It’s OK to address earlier performance problems after employee returns from FMLA leave

Employees who take FMLA leave sometimes think their supervisors aren’t allowed to criticize any performance deficiencies that occurred before the leave began. That’s just not true.

Taking FMLA leave doesn’t change a thing about an employee’s pre-leave performance.

You can and should discuss any previous performance problems when the employee returns if you didn’t have a chance to address them before. Just make sure you can document pre-existing problems so it doesn’t look like you suddenly decided to address problems because the worker took protected FMLA leave.

Recent case: Debra worked for the Drexel University College of Medicine for several years before she scheduled time off to have carpal tunnel surgery.

Because everyone knew she would be taking leave, her supervisors worked with her to come up with a list of tasks that she should complete before her surgery. Then she went out on FMLA leave.


Shortly before Debra was scheduled return to work, her mother died. She requested a short extension of her leave and the college granted the request.

When Debra did return to work, she was called into a meeting with her boss and the employee who had taken over her tasks while she was on FMLA leave. The meeting had been scheduled to discuss the transition back and to address the work Debra was supposed to have completed before she went on leave for surgery.

Debra became upset during the meeting because her co-worker and supervisor didn’t offer condolences for her mother’s death and instead began criticizing her failure to handle the pre-leave tasks.
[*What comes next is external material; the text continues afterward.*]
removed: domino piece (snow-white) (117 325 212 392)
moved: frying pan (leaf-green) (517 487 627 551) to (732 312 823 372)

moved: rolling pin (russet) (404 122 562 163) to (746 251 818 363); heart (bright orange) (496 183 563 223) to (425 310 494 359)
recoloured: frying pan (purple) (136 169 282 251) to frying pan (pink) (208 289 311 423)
She said, “I quit” and left the meeting.

Then she sued, alleging that Drexel had violated the FMLA when it disciplined her just hours after her return from leave. She claimed she had no choice but to quit because conditions were intolerable.
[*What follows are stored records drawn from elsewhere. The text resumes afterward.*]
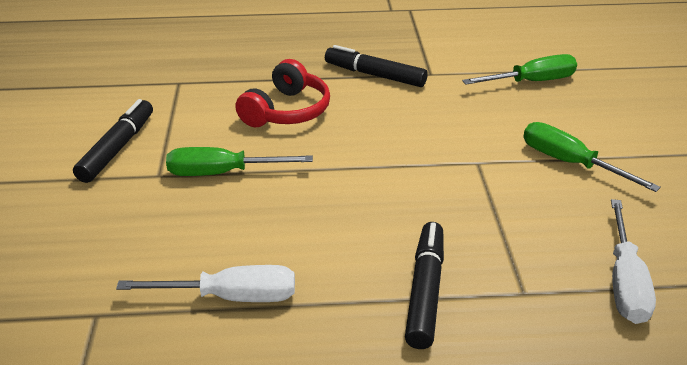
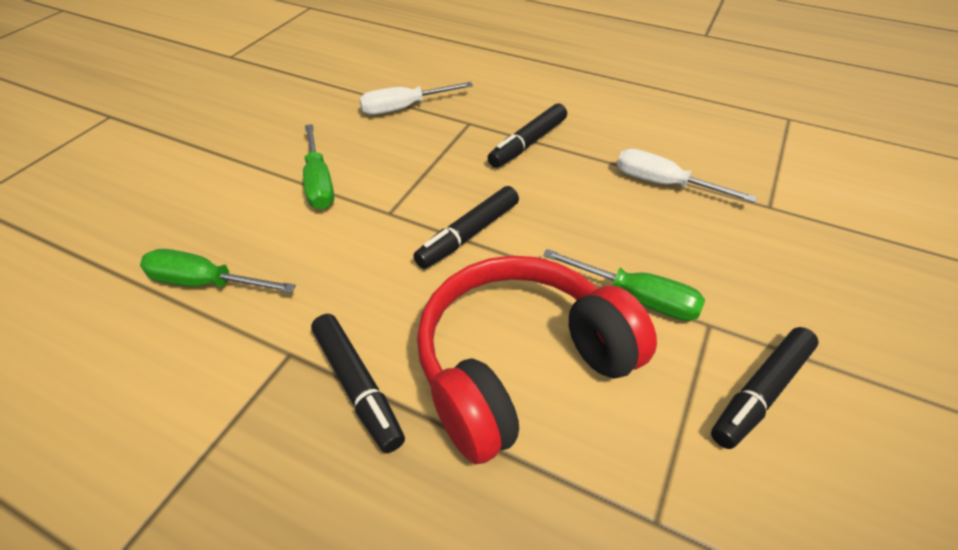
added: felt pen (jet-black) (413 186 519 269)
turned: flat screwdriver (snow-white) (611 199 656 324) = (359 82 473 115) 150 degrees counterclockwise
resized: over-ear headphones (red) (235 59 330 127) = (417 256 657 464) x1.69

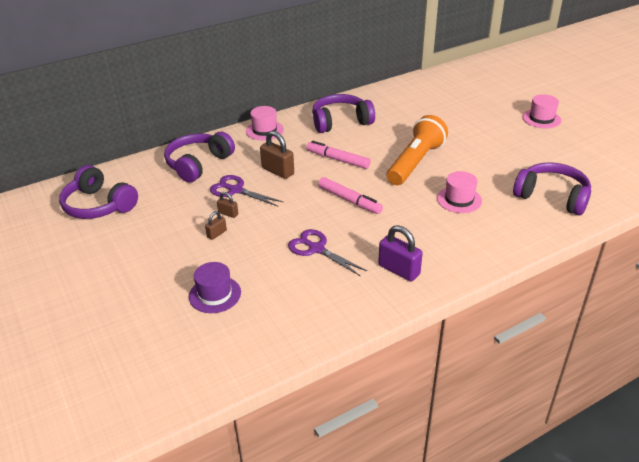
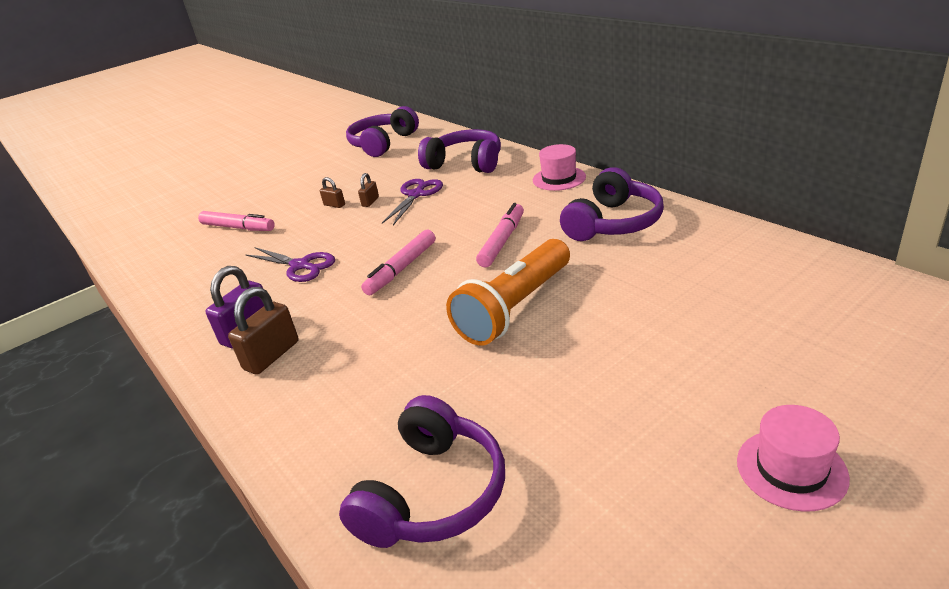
removed: top hat (pink) (437 171 482 213)
moved: small lock (russet) (260 131 294 179) to (228 287 299 374)
replaced: top hat (purple) (189 262 241 313) to felt pen (pink) (198 211 275 231)
turned: scissors (purple) (288 229 367 276) = (245 247 335 282) 90 degrees clockwise; over-ear headphones (purple) (312 94 375 133) = (560 167 664 241) 60 degrees clockwise; pocket torch (bright orange) (387 115 448 185) = (446 239 570 346) 105 degrees clockwise

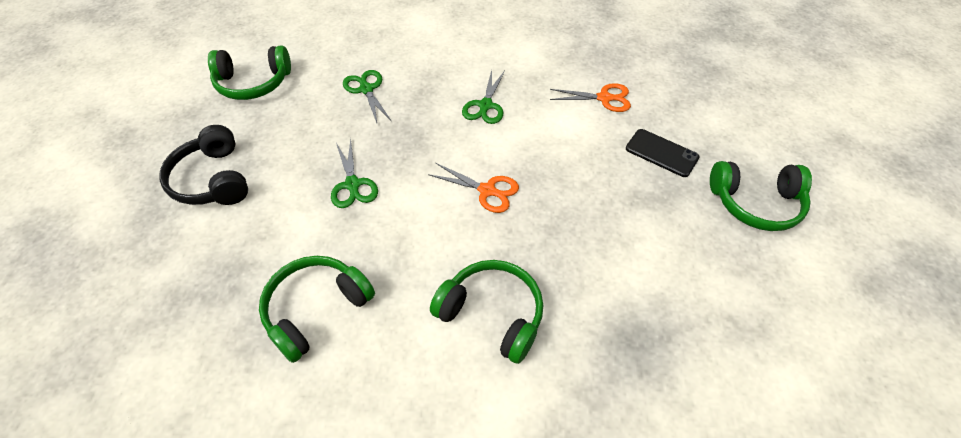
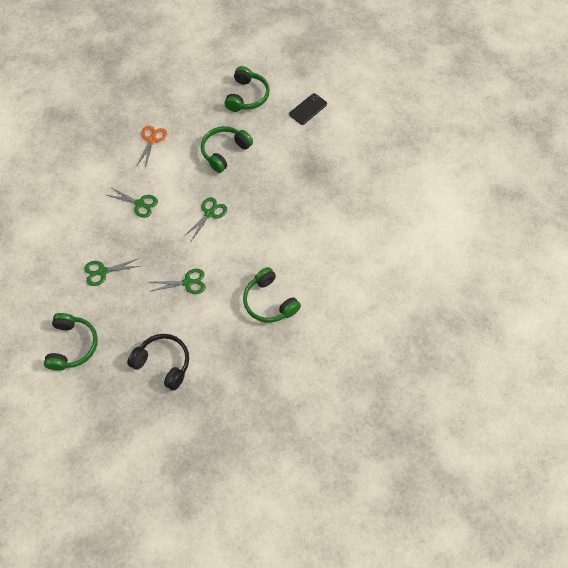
moved: over-ear headphones (leaf-green) (430 260 543 364) to (201 126 253 173); smartphone (jet-black) (626 129 700 177) to (289 93 327 125)
recoloured: scissors (bright orange) (428 163 519 213) to scissors (leaf-green) (183 197 227 241)
turned: over-ear headphones (jet-black) (159 125 248 205) = (127 334 189 391) 135 degrees counterclockwise

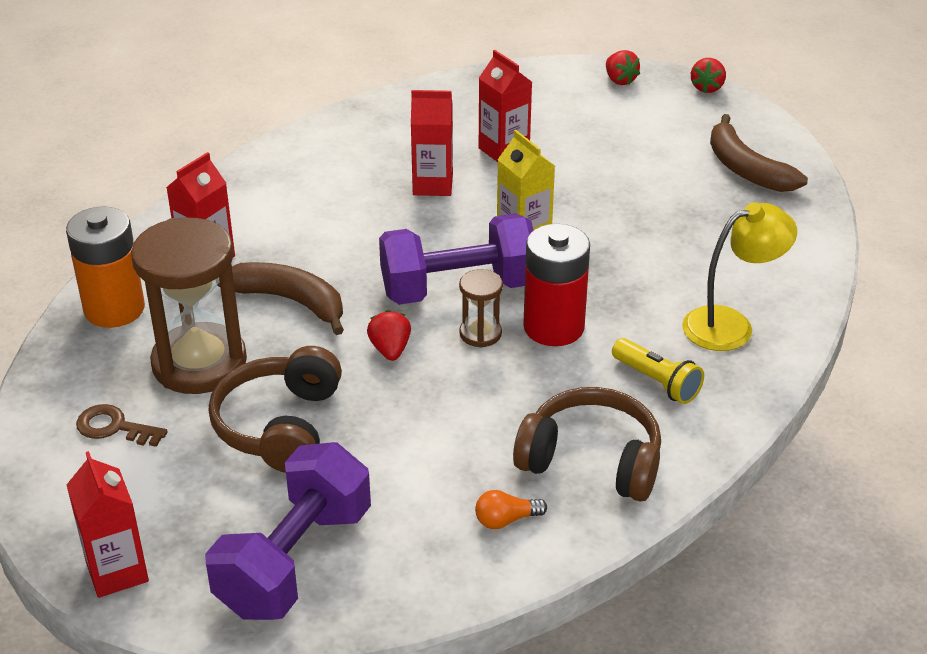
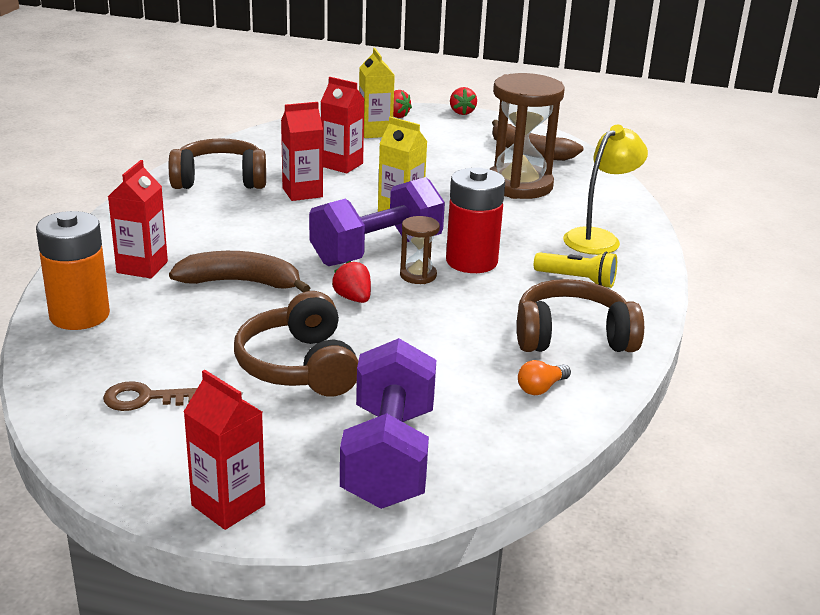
added: over-ear headphones (russet) (169 138 266 189); carton (golden) (359 48 395 138)
moved: sand timer (russet) (131 217 247 394) to (489 73 565 199)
The university conceded that the meeting might qualify as disciplinary in nature, but that Debra’s reaction was out of proportion to the discussion. Debra wasn’t being demoted and didn’t lose any benefits or pay. She was merely being asked to take constructive criticism for not having completed the tasks she had agreed to complete before taking leave.

The court agreed. The FMLA doesn’t require a warm welcome back. Nor does it require an employer to ignore prior performance problems.

The court also concluded that Debra’s resignation didn’t amount to a constructive discharge, since she sought to rescind the resignation the following day. That showed that conditions could not have been “intolerable” the day before. (Checa v. Drexel University, No. 16-108, ED PA, 2016)

Note: In this case, the employer had clearly outlined the tasks it wanted Debra to complete before she went on leave. Had it instead come up with a new list of complaints while she was out, the result might have been different.

Remember, employees taking FMLA leave aren’t entitled to greater rights because they take leave. However, employers also have to avoid making it appear as if they are looking for an excuse to punish an employee who takes leave. Pre-leave documentation is key.

Final note: Debra had also tried to make much of the lack of apparent empathy for her mother’s death. But the court was unmoved. While it may be nice to offer condolences, not doing so doesn’t violate the FMLA.